Reyes explains a specific protocol called a Standard Concussion Assessment Tool, or SCAT, is what is used to diagnose concussions.  The assessment consists of a number of tests which include a person’s ability to balance, their memory, and their ability to pay attention.

Photo by Colton Walters

The “return to play” protocol, Reyes, says has changed over the years.  He says it used to be people were told not to do anything until symptoms went away.  Now, he says, really, really light activity, like getting on a bike or walking, before symptoms are gone, might help someone recover quicker.

Photo by Awer Awer

“Then once they’re symptom free,” he says,” then we can start doing sports specific stuff, so individual drills, that sort of stuff. And it is all done once they are symptom free, we continue to progress from individual drills, to practice with no contact, and then full practice, and then full participation in the game. So, at minimum- at minimum, we’re looking at five to six days.”

DeEtte Edens, the associate director of Health and Wellness, says, students who have suffered a concussion are discouraged from looking at a phone screen or computer screen for an extended period of time and are advised to have very minimal mental strain. This can create a challenge for students who need to complete their academic work.

Photo by Esosa Iyengunmwena

Edens says she sees probably four or five concussions a year.  Half of them, she says, are athletes and half are people with unique circumstances.  Edens recalls a case where she had student who had her bed elevated and fell off of it and hit her head, resulting in a concussion.

And if concussions are hard to diagnose, many of them are probably not reported or treated.   That might be a problem when it comes to how many concussions a person suffers from.

 “One in our life and we’ll all be OK,” Edens says.  “The concern is multiple concussions, because a concussion is a brain injury, and so when you get repetitive concussions, that’s where we start to see those folks seem to have long term issues, is a repetitive injury.”

According to Abbott Medical’s own research, Abbott Laboratories is a multinational medical devices and health care company, 53% of people who suspect they have a concussion never get it checked. It also says 13% of people believe all concussions result in a person losing consciousness, but that’s not true.
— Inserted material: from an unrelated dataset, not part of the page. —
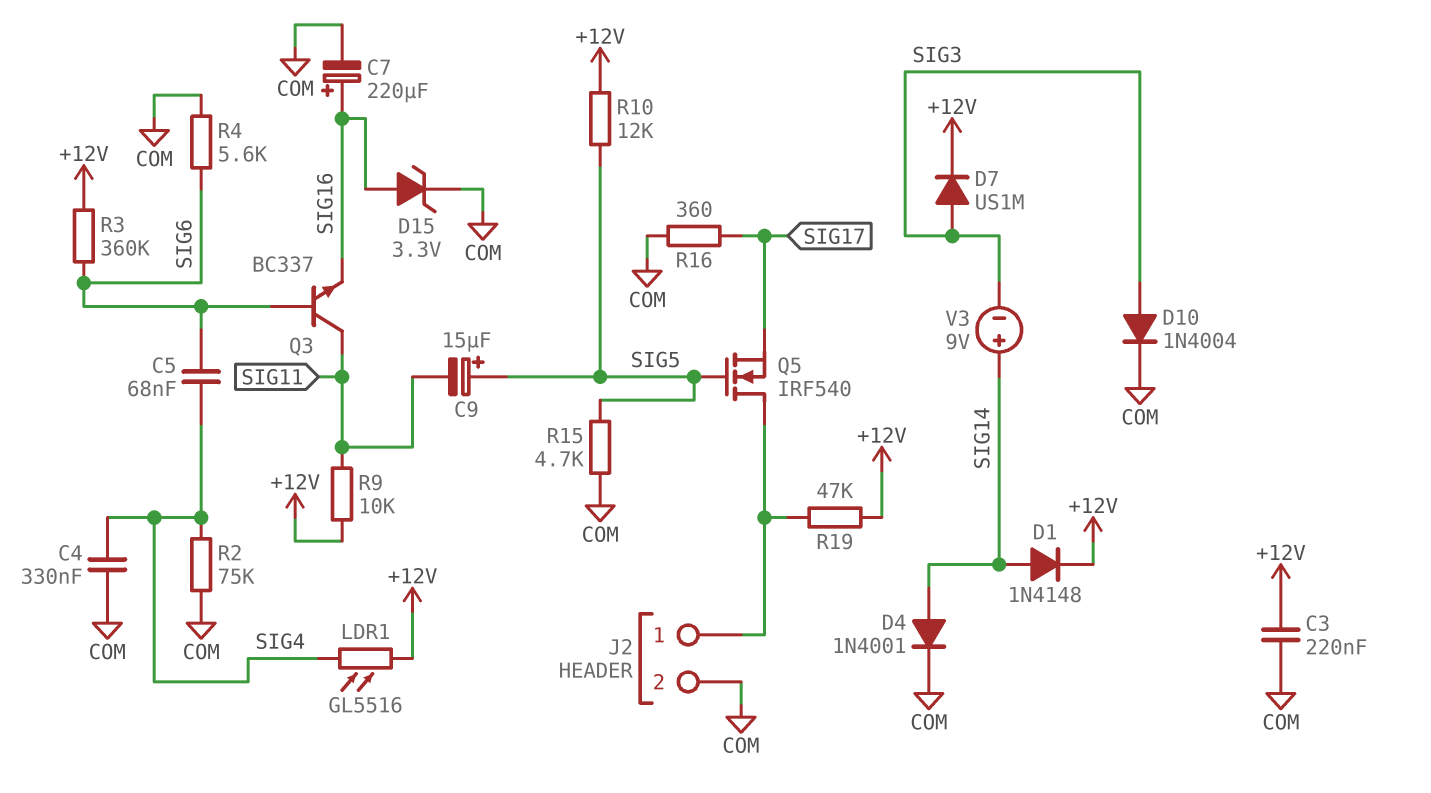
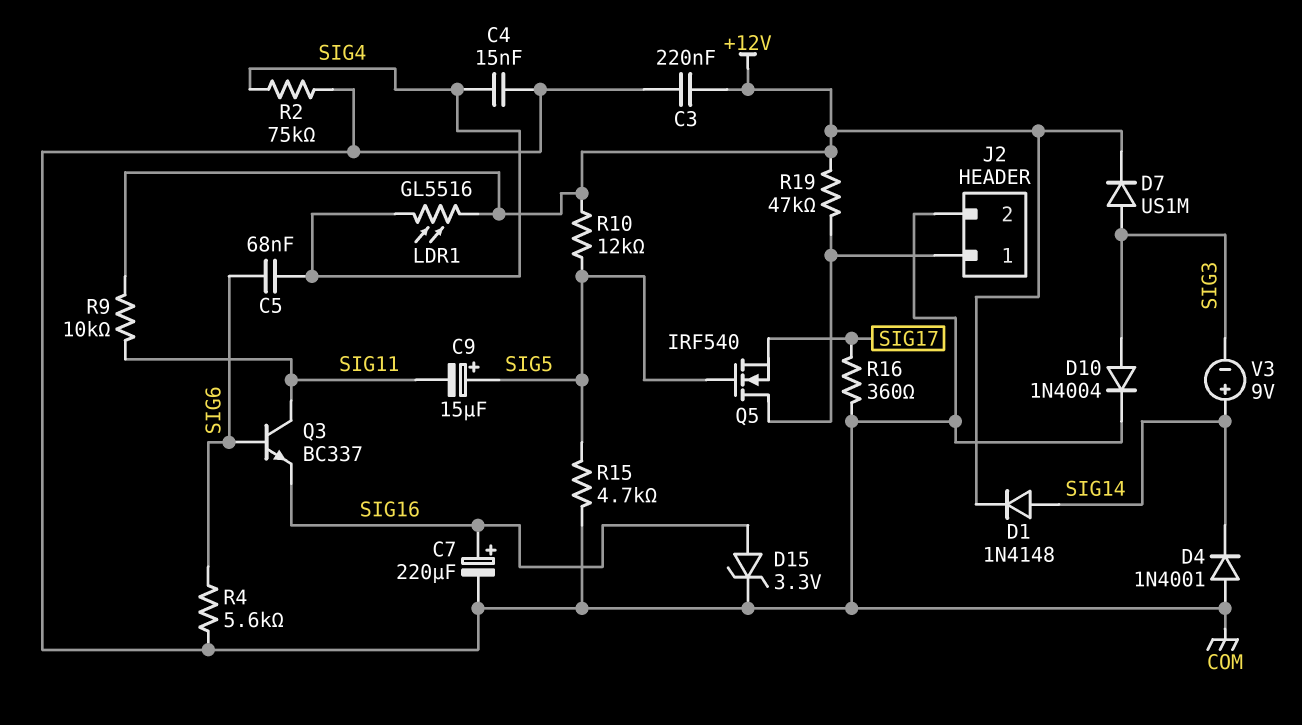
C4: 330nF (COM, SIG4) -> 15nF (COM, SIG4)
D4: diode 1N4001 (A SIG14, K COM) -> diode 1N4001 (A COM, K SIG14)
R3: 360k (+12V, SIG6) -> none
In March, Abbott Medical announced it was forming Concussion Awareness Now, a coalition co-founded with the Brain Injury Association of America and nearly 20 additional advocacy groups, to raise awareness about how serious concussions can be. It’s launched a campaign for people to learn more about concussions at It features information and videos showcasing the “Melon” family who all want to protect their heads.  As the site says,  “If you see bumps and bruises on your melon, you wonder what’s going on inside.”

So, the obvious best advice is to try to avoid getting a concussion in the first place. 

“Accidents happen,” Edens says. “But for instance, during icy weather, making sure you’re wearing shoes that have good tread and paying attention. Try not to walk on the icy sidewalk, look to see if there is a safer place to do that.”